Du trottoir à la réalisation
Entre-temps, la pornographie s’est considérablement développée. Les longs-métrages « X » ont, depuis 1971, littéralement pignon sur rue ainsi que leur cérémonie de récompenses à Los Angeles, où l’on retrouve Eileen (Maggie Gyllenhaal), passée du trottoir à la réalisation, qui tente de porter un regard nouveau sur ce genre.
Désormais, à la station de bus terminale de New York, ce ne sont plus des jeunes filles naïves que viennent lever leurs futurs macs afro-américains, mais des actrices venues à leur premier casting porno : elles cherchent un agent, pas un souteneur. L’époque change au point que les macs eux-mêmes vont tenter de faire valoir à l’écran leurs avantages anatomiques.
« Tu n’es pas du bon côté de l’Oreo » [un biscuit à la vanille et au chocolat] », dit à une jeune actrice noire un réalisateur à qui celle-ci réclame d’être autant payée qu’une collègue blanche : il faudra en effet du temps avant que la mixité raciale soit acceptée dans l’industrie (le porno gay ayant à cet égard été précurseur).
Nous n’avons pu voir que les quatre premiers épisodes de la saison 2 de The Deuce, série créée en 2017 par l’ancien journaliste David Simon, à l’origine de The Wire (« Sur écoute », 2002-2008), et l’auteur de polars George Pelecanos (qui avait également collaboré à The Wire), qu’OCS City diffuse en France à partir du 10 septembre, vingt-quatre heures après HBO aux Etats-Unis.

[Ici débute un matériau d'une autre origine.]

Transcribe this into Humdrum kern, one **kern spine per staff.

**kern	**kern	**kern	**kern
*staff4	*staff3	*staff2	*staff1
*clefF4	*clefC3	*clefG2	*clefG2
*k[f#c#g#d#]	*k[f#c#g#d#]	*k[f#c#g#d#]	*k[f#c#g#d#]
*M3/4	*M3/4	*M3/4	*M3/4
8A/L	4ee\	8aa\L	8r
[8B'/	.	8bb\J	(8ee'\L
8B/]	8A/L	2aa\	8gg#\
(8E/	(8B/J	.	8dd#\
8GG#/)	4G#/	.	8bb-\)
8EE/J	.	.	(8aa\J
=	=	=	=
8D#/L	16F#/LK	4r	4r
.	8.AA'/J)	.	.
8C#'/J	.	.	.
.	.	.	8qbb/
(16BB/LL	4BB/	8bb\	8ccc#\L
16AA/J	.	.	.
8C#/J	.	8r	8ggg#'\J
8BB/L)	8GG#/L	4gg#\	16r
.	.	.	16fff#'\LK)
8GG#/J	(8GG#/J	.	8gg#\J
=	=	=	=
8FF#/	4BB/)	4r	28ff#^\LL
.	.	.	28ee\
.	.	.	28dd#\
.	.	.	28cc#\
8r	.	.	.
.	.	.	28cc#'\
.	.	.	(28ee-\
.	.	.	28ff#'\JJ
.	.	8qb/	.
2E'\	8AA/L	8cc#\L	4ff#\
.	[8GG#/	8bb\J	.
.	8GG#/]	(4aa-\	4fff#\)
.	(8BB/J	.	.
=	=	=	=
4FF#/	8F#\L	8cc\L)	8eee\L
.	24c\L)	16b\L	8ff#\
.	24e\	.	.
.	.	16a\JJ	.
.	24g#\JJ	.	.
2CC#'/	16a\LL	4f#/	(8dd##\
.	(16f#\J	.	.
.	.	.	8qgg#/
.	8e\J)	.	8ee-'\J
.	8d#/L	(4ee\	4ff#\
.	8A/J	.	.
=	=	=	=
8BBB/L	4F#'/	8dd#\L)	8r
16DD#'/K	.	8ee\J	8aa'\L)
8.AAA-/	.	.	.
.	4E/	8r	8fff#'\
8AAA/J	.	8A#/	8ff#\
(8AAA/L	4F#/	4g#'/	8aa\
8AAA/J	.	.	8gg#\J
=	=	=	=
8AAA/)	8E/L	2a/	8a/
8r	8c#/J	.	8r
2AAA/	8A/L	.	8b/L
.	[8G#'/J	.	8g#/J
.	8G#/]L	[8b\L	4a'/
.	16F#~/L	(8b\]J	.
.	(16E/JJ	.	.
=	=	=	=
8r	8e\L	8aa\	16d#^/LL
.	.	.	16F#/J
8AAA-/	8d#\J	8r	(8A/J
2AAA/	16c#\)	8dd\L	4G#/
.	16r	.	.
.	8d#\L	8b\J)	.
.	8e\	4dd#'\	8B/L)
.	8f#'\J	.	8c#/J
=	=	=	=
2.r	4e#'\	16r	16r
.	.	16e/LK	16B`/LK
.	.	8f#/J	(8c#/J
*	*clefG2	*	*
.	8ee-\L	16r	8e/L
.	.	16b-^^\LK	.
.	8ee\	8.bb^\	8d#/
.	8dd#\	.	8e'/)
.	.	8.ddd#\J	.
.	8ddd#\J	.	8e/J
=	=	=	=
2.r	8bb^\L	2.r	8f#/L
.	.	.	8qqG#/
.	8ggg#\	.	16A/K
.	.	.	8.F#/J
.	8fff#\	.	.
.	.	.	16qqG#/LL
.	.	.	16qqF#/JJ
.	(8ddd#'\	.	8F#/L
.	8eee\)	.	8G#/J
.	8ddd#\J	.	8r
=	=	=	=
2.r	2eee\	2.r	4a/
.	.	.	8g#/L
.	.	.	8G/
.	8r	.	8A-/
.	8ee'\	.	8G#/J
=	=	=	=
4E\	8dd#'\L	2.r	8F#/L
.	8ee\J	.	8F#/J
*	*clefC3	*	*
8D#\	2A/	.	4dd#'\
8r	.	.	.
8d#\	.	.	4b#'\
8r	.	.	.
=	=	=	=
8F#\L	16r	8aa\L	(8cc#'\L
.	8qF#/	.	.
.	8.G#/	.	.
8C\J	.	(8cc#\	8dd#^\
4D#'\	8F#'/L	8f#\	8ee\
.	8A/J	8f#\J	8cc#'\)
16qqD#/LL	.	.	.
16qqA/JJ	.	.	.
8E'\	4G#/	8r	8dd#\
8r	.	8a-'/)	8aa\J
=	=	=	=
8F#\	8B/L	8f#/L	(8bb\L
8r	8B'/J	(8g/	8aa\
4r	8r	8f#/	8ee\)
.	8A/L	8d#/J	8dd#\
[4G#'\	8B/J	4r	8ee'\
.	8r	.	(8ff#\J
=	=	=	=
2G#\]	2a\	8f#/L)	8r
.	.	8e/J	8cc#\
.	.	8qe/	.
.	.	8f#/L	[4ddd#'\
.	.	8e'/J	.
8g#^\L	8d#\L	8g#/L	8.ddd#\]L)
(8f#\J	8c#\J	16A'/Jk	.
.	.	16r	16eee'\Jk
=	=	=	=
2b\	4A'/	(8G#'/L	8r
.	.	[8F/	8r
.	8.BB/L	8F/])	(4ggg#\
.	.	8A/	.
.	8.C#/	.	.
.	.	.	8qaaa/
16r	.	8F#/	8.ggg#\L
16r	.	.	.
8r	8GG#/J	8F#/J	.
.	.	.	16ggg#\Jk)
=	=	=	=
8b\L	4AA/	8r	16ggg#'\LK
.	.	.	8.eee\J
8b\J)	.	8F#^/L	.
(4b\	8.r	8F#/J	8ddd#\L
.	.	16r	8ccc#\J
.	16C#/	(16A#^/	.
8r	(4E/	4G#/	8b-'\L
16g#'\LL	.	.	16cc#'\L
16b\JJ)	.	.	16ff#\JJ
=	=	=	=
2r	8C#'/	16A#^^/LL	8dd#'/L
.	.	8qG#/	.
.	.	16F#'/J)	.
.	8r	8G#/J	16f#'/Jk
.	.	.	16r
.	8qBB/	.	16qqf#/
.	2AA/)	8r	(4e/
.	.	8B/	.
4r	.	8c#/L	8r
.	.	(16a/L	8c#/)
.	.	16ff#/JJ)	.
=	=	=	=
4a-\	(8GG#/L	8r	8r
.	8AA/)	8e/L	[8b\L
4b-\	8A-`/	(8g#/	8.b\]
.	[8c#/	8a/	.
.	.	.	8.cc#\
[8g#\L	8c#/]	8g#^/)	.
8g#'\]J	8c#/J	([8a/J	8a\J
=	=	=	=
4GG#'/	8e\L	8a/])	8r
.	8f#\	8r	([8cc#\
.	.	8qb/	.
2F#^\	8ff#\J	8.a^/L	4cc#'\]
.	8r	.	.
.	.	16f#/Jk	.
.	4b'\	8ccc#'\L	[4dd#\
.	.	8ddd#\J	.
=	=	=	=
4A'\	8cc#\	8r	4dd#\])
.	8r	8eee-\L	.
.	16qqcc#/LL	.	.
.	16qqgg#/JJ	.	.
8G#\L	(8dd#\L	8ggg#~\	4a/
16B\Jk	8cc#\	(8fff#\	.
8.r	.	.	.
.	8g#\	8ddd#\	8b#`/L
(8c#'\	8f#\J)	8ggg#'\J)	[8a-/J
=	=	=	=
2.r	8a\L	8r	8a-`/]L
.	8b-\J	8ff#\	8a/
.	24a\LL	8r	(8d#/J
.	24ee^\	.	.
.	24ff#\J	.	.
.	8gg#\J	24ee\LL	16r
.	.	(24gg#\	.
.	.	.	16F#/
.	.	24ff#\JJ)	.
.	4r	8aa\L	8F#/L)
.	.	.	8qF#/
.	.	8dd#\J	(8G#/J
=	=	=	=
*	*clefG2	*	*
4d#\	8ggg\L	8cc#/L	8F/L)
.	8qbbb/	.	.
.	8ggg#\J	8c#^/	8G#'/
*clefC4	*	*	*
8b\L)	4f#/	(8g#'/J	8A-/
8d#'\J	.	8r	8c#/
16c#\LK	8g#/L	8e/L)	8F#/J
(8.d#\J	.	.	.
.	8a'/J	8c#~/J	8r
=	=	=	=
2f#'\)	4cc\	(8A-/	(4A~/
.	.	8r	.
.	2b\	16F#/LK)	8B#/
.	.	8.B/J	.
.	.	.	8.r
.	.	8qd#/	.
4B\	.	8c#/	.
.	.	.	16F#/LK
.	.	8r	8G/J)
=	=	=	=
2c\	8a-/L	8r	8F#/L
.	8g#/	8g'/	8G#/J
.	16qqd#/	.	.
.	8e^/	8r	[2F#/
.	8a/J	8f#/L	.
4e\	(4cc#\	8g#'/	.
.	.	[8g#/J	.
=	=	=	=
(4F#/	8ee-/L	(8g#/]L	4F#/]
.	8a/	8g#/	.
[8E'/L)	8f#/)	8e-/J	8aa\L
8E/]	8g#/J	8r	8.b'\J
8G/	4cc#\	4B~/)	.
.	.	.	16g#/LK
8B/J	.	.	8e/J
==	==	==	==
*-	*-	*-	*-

Une distribution convaincante
On retrouve l’extraordinaire évocation du quartier dont les trottoirs jonchés de détritus, les vitrines de sex-shops, les marquises illuminées de salles de cinéma, les dîners enfumés aux sièges de moleskine poisseuse ont l’air d’être restitués dans leur jus seventies plus vrai que nature.
Maggie Gyllenhaal, qui incarne avec la même élégance un peu lasse le personnage aristocratique de Nessa Stein dans The Honourable Woman (2014), mini-série de Hugo Blick, et Eileen Merrell, prostituée décidée à prendre sa vie en main, dans The Deuce, est absolument extraordinaire dans son jeu à l’émollience savamment contrôlée.
James Franco, qui interprète les rôles des frères jumeaux, parvient à ne pas en faire un « numéro d’acteur » et réussit cette double incarnation au point qu’on finit par oublier qu’il n’en est que le seul et même interprète. La distribution alentour est au même diapason, haute en couleur mais toujours convaincante.
« The Deuce », saison 2, série créée par David Simon et George Pelecanos. Avec Maggie Gyllenhaal, James Franco, Margarita Levieva, Emily Meade, Gary Carr, Lawrence Gilliard, Jr., Gbenga Akinnagbe, Michael Rispoli (US., 2018, 9 x 60 min.).